I am now curious about my own heritage. To be honest, I cannot imagine moving back to India. I love visiting. But reverse culture is worse than culture shock itself. Reading Indian literature is a window to my own homeland. I read Indian-American fiction of Jhumpa Lahiri, Bharathi Mukherjee, and Chitra Banerjee Divakaruni. I got through Lahiri's Unaccustomed Earth and now enjoying Interpreter of Maladies.Their novels are about Indians living abroad and something I can relate to. I like realism. I also read Salman Rushdie and V.S. Naipaul.

After reading all these good books, I am also inspired to pen my own thoughts down and write my own novel. This is something I dreamed about since I was ten-years-old. I have my own unique (writing) voice, imagination and a story to tell. As I write, I feel challenged by the question, "what is my identity?" Having a dual-identity and being in-between two worlds has its own uniqueness, flavor and scent but has its complexities too.

I want to read some South Asian Cultural Studies books. A friend recommended that I readPavan K. Varma's Being Indian.I'm going to check it out.

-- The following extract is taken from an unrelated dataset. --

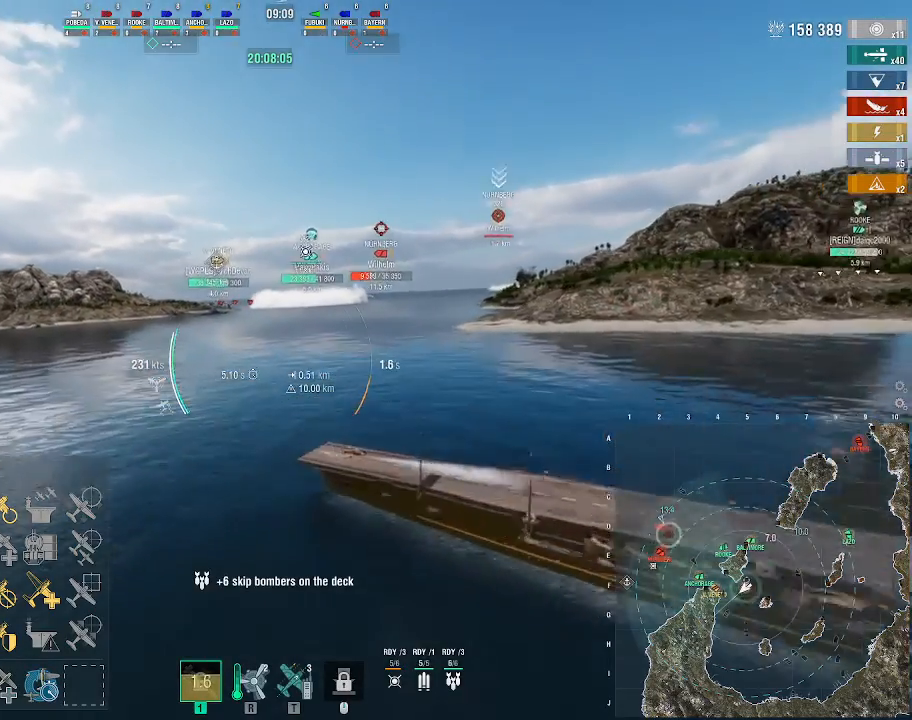
{"keys": ["d", "w"], "mouse": [], "events": []}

While I am venturing into South Asian Cultural Studies, I'm also thinking about my own writing. At the moment, I'm trying to pen down a novel. This idea has been on my mind during the last year of my college. Now that I graduated from college, I do not have an excuse for being busy. And so I am working on it. It makes me think how I would portray my characters and situations. The protagonist of my story is an Indian-American woman. I'm exploring the idea of dual-identity and the idea of being a foreigner to self and others around. This should be interesting. I cannot wait to see how the plot and characters turn out when I am done.

1 comments:

poemul said...

I couldn't myself but to google your name and see what comes up and oh boy, you been busy!Congratulations!
I discovered in my Asian American Literature Bharati Mukherjee and I loved her book Jasmine, I am doing my final paper on her.
something I found out is that you are christian, we should talk about it sometimes, I usually don't meet any christian on campus, by the way did you hear about the christian poetry slam that was on campus last thursday?
they will have a meeting on thursday night at 7 in smith 333. i am thinking about going there.